-------- RECORD EXCERPTS --------

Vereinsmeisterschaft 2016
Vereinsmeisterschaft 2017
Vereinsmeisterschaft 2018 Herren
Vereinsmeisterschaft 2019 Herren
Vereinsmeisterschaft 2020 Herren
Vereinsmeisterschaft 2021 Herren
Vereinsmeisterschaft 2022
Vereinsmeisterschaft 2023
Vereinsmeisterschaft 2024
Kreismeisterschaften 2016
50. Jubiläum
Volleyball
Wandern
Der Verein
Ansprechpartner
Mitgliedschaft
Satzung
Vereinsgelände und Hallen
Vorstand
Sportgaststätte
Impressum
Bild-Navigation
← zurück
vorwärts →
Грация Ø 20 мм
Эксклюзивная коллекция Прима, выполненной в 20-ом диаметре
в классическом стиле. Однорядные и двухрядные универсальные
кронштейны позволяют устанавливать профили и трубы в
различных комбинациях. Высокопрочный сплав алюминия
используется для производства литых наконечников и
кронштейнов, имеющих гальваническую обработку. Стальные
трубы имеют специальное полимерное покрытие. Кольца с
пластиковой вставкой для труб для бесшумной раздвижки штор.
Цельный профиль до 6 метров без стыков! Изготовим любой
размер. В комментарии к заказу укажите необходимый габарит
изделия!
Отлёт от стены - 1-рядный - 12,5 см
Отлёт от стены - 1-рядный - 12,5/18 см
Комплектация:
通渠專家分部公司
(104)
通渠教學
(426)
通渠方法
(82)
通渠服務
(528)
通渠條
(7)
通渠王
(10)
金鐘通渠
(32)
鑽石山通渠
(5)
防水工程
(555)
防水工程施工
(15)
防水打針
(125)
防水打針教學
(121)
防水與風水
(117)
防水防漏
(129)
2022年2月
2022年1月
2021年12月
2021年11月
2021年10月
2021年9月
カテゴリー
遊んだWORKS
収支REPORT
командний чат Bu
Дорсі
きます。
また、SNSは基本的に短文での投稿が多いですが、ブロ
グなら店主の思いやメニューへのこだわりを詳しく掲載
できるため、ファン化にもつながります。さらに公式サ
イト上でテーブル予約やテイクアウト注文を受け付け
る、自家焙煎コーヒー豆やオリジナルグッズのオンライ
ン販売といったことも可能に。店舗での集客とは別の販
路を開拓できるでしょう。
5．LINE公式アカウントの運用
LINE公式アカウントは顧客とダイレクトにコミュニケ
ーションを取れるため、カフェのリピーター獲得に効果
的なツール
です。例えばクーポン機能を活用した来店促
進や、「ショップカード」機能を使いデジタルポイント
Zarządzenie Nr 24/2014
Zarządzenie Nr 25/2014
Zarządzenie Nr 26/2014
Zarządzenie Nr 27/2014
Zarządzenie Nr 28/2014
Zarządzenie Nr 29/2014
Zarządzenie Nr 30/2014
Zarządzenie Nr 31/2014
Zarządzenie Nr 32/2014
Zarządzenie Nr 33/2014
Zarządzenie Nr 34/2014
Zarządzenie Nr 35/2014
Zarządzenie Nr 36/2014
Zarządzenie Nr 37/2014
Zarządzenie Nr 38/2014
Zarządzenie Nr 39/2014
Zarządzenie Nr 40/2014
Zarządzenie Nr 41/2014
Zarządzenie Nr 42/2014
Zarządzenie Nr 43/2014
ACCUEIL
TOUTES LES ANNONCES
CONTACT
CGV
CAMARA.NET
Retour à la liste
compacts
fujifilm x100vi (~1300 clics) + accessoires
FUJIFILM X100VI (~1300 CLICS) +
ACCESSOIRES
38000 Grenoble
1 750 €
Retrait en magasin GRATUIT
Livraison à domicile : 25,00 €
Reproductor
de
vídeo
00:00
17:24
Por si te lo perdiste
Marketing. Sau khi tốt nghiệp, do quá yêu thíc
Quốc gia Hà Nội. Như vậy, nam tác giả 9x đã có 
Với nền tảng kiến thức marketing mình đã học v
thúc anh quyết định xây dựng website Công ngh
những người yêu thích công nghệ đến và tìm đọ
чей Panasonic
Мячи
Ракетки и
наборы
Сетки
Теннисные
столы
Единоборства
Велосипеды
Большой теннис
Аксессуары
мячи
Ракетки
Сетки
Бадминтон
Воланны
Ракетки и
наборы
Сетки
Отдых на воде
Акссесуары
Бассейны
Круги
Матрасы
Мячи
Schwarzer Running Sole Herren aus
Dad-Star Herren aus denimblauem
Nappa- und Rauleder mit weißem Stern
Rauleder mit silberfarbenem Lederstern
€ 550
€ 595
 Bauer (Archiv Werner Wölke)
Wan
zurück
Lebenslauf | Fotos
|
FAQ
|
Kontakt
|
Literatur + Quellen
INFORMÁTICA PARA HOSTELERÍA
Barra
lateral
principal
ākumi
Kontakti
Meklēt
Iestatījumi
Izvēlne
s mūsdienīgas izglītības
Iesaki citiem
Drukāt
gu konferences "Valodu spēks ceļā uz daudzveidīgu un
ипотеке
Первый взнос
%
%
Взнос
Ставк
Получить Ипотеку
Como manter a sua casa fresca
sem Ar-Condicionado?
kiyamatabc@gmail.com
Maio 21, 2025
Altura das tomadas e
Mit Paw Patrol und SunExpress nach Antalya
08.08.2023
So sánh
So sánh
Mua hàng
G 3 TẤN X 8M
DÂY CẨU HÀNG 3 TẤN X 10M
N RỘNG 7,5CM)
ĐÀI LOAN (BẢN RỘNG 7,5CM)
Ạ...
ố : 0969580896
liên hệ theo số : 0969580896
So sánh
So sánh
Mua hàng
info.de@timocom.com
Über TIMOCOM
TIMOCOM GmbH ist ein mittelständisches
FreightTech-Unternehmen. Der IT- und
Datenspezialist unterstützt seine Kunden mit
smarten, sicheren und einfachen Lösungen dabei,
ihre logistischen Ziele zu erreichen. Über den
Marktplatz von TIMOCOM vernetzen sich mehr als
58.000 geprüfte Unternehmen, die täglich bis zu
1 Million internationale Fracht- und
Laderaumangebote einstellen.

--------

Restate word for word the lines of the data above, starting at the line containing "Zarządzenie Nr 39/2014" and ending at the line containing "thúc anh quyết định xây dựng website Công ngh", both included, and nothing more.

### PROBLEM SOLUTION
Zarządzenie Nr 39/2014
Zarządzenie Nr 40/2014
Zarządzenie Nr 41/2014
Zarządzenie Nr 42/2014
Zarządzenie Nr 43/2014
ACCUEIL
TOUTES LES ANNONCES
CONTACT
CGV
CAMARA.NET
Retour à la liste
compacts
fujifilm x100vi (~1300 clics) + accessoires
FUJIFILM X100VI (~1300 CLICS) +
ACCESSOIRES
38000 Grenoble
1 750 €
Retrait en magasin GRATUIT
Livraison à domicile : 25,00 €
Reproductor
de
vídeo
00:00
17:24
Por si te lo perdiste
Marketing. Sau khi tốt nghiệp, do quá yêu thíc
Quốc gia Hà Nội. Như vậy, nam tác giả 9x đã có 
Với nền tảng kiến thức marketing mình đã học v
thúc anh quyết định xây dựng website Công ngh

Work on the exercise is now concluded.